De quoi ça parle ?
Fin des années 1960, Madame Claude règne sur Paris et au-delà grâce à son commerce florissant. En réinventant les codes de la prostitution, en empruntant ceux de la bourgeoisie et en s’inventant un passé respectable, elle est devenue une femme d’affaires redoutée et estimée du monde politique au grand banditisme.
Femme de pouvoir dans un milieu et une époque d’hommes, à la veille des grands mouvements de libération de la femme, elle sera aussi le témoin de la fin d’une époque. Sa rencontre avec Sidonie, son opposée mais aussi son alter ego, sera imperceptiblement le fil conducteur de l’érosion de son empire. Sidonie est la fille qu’elle s’est choisie, qui deviendra presque son bras droit.
Pour la première fois de sa vie, elle tient à quelqu’un. Elle qui tient le tout Paris dans ses carnets, qui s’est construite sur la haine et la honte, aimer quelqu’un, ça, elle ne sait pas le gérer. Sans le vouloir, et sans doute aussi car elle représente la liberté et l’indépendance, Sidonie précipitera sa chute...
Madame Claude, écrit et réalisé par Sylvie Verheyde.
Disponible sur Netflix
C'EST AVEC QUI ?
Présente dans tous les films de Sylvie Verheyde, Karole Rocher interprète ici le rôle-titre, une antihéroïne glaciale, inquiétante et qui refuse de s'abdiquer. Révélée dans Grave de Julia Ducournau, Garance Marilier incarne Sidonie, la dernière recrue du réseau de Madame Claude et celle qui va renverser son quotidien.
Hafsia Herzi, Annabelle Belmondo ou encore Liah O'Prey prêtent leurs traits, quant à elles, aux "filles" de la proxénète. Du côté des personnages secondaires, Sylvie Verheyde convoque un casting principalement masculin composé de Roschdy Zem, Benjamin Biolay, Paul Hamy, Philippe Rebbot ou encore Pierre Deladonchamps.
ÇA VAUT LE COUP D'ŒIL ?
La dernière fois que le cinéma s'est intéressé à Madame Claude, c'était en 1977, avec un long métrage portant son nom sous la houlette de Just Jaeckin, le réalisateur d'Emmanuelle. Kitsch avant l'heure, ce projet à la gloire de la mère maquerelle, incarnée par Françoise Fabian, surfe sur la vague des films érotiques du moment et connaît même une suite. La version de 2021 est sa parfaite antithèse. "Une biographie non autorisée", comme aime à le dire sa cinéaste, Sylvie Verheyde.
En phase avec son temps
À des années-lumière de l'aspect glamour et porno chic du premier film, ce Madame Claude est une œuvre brute et complexe sur l'ascension d'une provinciale partie de rien et prête à tout pour se faire un nom. Un "exemple de réussite" pour beaucoup de femmes de l'époque, que la réalisatrice et scénariste n'hésite pas à écorner. Sylvie Verheyde, qui s'était déjà attelée au thème de la prostitution avec son film précédent, Sex Doll, dresse le portrait d'un monstre. Derrière son allure de grande bourgeoise bien sous tous rapports, elle dissimule un autre visage, calculateur, inquiétant, parfois même criminel.

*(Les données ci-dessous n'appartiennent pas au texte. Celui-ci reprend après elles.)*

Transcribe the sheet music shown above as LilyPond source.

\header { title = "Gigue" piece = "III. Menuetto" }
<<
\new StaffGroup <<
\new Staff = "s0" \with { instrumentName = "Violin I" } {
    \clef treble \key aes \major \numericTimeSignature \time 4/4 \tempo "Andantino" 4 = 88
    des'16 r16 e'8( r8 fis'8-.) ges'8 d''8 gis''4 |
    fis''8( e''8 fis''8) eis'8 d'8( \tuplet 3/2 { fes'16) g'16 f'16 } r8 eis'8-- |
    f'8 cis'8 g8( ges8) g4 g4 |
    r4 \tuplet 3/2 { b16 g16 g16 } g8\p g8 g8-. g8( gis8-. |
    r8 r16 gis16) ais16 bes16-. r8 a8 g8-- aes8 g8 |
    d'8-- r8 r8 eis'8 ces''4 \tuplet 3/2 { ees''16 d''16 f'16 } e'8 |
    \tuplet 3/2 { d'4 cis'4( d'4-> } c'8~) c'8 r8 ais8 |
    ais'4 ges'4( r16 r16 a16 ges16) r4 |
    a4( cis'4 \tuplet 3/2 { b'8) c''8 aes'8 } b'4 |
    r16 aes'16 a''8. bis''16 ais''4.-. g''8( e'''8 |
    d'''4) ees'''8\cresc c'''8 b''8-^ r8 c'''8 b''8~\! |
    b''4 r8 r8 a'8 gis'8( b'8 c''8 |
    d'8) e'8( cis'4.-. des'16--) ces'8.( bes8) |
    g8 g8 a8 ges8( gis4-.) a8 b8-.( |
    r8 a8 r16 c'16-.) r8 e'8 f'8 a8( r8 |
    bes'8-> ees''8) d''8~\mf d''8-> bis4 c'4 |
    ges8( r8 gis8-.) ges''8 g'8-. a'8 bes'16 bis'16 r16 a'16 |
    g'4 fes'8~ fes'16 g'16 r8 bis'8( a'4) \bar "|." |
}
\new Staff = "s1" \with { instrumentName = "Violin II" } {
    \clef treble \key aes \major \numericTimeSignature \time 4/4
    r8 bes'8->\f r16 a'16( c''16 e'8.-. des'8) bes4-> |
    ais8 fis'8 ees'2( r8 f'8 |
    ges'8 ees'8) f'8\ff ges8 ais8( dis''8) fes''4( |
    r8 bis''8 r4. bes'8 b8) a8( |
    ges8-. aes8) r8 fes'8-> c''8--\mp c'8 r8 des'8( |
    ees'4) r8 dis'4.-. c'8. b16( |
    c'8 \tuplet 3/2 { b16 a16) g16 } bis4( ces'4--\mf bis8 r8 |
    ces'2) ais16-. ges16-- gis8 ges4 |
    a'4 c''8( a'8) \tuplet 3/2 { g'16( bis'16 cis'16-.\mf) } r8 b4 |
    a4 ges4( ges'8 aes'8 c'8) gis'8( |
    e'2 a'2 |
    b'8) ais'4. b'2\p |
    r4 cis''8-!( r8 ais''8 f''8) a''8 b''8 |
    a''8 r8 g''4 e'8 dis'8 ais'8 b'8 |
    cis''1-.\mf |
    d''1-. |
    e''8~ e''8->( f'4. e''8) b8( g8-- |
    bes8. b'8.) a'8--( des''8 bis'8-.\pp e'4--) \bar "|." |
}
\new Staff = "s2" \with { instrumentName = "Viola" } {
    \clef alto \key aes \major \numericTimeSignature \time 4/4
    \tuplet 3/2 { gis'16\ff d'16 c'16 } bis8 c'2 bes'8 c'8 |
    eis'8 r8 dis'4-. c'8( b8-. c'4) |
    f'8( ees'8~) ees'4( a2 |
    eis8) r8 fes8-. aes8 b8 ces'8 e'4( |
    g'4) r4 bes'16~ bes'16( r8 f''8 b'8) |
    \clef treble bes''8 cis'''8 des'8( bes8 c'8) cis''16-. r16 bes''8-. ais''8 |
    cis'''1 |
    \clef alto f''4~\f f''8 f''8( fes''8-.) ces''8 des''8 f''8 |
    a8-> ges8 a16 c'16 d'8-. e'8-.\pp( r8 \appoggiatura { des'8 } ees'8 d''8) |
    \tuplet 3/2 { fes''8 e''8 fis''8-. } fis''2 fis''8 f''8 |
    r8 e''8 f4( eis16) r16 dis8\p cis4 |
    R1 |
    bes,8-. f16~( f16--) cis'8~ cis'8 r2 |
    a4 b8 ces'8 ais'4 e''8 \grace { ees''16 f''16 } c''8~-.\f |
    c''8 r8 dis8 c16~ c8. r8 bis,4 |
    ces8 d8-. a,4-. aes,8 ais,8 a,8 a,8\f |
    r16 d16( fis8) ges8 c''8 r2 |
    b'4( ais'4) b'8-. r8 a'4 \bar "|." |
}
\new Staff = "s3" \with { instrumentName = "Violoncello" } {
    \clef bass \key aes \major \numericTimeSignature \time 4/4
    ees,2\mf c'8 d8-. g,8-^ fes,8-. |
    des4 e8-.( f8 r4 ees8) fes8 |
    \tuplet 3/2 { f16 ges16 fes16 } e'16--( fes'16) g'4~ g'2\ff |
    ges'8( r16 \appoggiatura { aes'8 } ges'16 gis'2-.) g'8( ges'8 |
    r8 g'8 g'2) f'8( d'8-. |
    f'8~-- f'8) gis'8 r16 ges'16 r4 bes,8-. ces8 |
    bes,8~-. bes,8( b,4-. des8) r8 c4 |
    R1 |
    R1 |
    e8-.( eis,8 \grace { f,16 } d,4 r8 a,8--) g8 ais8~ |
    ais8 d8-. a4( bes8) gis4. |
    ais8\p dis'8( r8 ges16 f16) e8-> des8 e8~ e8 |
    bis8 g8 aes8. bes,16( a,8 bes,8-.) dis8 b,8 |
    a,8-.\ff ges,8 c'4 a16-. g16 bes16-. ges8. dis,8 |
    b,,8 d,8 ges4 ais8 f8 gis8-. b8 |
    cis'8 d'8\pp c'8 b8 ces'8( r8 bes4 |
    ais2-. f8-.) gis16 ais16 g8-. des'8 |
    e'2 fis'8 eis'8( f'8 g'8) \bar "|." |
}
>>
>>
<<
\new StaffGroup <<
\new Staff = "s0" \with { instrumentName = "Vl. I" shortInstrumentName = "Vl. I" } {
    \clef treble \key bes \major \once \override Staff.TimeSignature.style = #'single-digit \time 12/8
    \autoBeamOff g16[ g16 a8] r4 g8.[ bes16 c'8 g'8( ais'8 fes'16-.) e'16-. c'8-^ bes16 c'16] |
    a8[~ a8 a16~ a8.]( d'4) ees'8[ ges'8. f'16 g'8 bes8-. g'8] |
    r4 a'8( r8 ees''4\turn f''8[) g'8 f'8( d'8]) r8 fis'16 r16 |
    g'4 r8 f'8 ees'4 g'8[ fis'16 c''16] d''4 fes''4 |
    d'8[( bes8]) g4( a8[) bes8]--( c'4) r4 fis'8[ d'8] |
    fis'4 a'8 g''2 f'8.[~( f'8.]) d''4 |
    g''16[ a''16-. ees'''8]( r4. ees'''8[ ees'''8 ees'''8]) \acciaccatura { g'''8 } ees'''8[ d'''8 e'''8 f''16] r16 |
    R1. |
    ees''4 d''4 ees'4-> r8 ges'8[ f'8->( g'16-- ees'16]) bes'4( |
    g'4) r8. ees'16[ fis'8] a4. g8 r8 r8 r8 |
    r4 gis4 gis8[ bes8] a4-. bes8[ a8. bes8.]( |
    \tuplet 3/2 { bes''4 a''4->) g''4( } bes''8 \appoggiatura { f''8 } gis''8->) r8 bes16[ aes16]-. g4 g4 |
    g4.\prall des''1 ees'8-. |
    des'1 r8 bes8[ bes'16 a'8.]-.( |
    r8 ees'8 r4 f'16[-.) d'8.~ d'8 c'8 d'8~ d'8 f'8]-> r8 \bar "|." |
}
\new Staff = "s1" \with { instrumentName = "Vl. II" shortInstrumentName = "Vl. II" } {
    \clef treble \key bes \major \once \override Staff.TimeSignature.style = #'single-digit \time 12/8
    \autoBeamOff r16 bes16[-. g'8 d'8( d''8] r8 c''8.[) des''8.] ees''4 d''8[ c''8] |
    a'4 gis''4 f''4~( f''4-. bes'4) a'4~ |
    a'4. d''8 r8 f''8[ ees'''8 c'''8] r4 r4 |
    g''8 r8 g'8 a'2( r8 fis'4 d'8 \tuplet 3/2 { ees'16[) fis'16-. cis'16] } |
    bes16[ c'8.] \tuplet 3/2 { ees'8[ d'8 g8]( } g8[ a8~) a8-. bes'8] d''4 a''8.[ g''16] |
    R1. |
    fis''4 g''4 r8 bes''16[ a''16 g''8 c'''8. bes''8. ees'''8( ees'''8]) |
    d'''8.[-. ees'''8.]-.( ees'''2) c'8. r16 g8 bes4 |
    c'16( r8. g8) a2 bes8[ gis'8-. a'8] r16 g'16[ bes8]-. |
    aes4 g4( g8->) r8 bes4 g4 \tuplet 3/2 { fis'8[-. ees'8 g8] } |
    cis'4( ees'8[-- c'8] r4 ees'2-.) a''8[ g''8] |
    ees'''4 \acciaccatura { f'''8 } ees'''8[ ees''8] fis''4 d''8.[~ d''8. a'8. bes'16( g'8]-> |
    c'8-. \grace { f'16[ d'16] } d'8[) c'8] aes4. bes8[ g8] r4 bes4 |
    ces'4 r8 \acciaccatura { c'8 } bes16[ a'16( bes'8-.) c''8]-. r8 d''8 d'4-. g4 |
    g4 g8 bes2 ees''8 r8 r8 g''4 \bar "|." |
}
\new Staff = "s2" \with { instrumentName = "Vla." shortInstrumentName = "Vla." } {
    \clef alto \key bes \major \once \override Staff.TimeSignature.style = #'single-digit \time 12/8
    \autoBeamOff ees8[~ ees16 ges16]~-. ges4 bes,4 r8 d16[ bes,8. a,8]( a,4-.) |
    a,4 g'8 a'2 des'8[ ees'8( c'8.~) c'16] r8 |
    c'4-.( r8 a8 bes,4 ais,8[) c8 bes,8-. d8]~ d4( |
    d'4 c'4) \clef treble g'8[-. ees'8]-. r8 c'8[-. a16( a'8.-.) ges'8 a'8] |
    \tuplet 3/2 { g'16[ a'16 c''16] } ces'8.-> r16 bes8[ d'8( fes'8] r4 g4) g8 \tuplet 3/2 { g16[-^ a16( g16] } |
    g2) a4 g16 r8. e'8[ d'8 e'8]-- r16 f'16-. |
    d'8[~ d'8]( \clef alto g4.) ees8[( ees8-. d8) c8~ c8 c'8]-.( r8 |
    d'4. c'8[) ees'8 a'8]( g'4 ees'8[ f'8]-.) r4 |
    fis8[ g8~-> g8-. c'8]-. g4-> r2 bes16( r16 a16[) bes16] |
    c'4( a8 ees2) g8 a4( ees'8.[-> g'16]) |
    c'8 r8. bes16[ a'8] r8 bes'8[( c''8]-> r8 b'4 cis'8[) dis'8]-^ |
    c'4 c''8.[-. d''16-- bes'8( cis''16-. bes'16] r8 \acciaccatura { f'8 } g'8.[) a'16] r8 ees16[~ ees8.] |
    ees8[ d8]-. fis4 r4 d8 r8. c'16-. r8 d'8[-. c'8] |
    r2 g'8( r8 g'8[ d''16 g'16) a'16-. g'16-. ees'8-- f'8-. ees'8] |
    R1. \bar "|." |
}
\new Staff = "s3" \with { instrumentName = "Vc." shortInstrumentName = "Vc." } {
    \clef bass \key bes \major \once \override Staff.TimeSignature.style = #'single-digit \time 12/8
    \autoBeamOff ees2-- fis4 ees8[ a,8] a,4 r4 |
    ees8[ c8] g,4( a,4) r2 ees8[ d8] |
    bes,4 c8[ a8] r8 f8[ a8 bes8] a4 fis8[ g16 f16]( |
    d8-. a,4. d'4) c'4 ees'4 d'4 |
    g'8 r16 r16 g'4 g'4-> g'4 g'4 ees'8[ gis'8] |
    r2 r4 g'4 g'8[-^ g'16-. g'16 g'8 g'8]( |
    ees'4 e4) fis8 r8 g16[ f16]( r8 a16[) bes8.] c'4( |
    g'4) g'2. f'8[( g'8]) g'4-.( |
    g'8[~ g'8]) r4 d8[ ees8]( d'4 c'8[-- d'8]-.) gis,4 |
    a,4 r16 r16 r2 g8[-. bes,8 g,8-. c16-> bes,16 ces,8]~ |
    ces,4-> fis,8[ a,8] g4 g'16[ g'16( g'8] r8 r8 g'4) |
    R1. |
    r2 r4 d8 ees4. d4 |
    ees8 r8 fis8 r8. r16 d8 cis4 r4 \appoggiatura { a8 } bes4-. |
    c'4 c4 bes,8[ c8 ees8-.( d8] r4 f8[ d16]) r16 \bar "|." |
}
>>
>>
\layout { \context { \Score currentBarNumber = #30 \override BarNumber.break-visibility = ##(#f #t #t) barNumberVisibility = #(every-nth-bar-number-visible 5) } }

Pourtant, rien n'est jamais manichéen dans Madame Claude. Le personnage brille par ses nombreuses contradictions. Elle peut incarner une figure maternelle et protectrice dans une scène et devenir l'un des plus grands bandits de Paris dans la suivante. L'excellente interprétation de Karole Rocher donne davantage d'épaisseur à l'écriture de la réalisatrice, qui qualifie son personnage "d'héroïne à la Martin Scorsese". L'actrice est entourée d'une belle distribution et notamment d'une Garance Marilier troublante qui symbolise une nouvelle génération.
Briser la loi du silence
Si l'action immerge les spectateurs dans une époque révolue, Madame Claude parvient à s'inscrire dans le présent en donnant vie à des personnages féminins modernes. L'une des séquences marquantes du film montre Sidonie, jouée par Garance Marillier, déposer plainte au commissariat pour inceste. Lorsque l'héroïne brise ses chaînes et sort du silence, Madame Claude résonne cruellement avec l'actualité. La réalisatrice l'admet à AlloCiné : "C'est grâce à l'époque MeToo que j'ai pu faire ce projet".
En utilisant les codes des films de gangsters, Sylvie Verheyde fait de son Madame Claude un long métrage à la croisée des genres, aussi passionnant que poignant. Elle laisse entrer la fiction dans ce biopic qui dévoile la face cachée de l'ascension sociale de Fernande Grudet, exemple classique du transfuge de classe, et de la révolution sexuelle dans une France post-soixante-huitarde.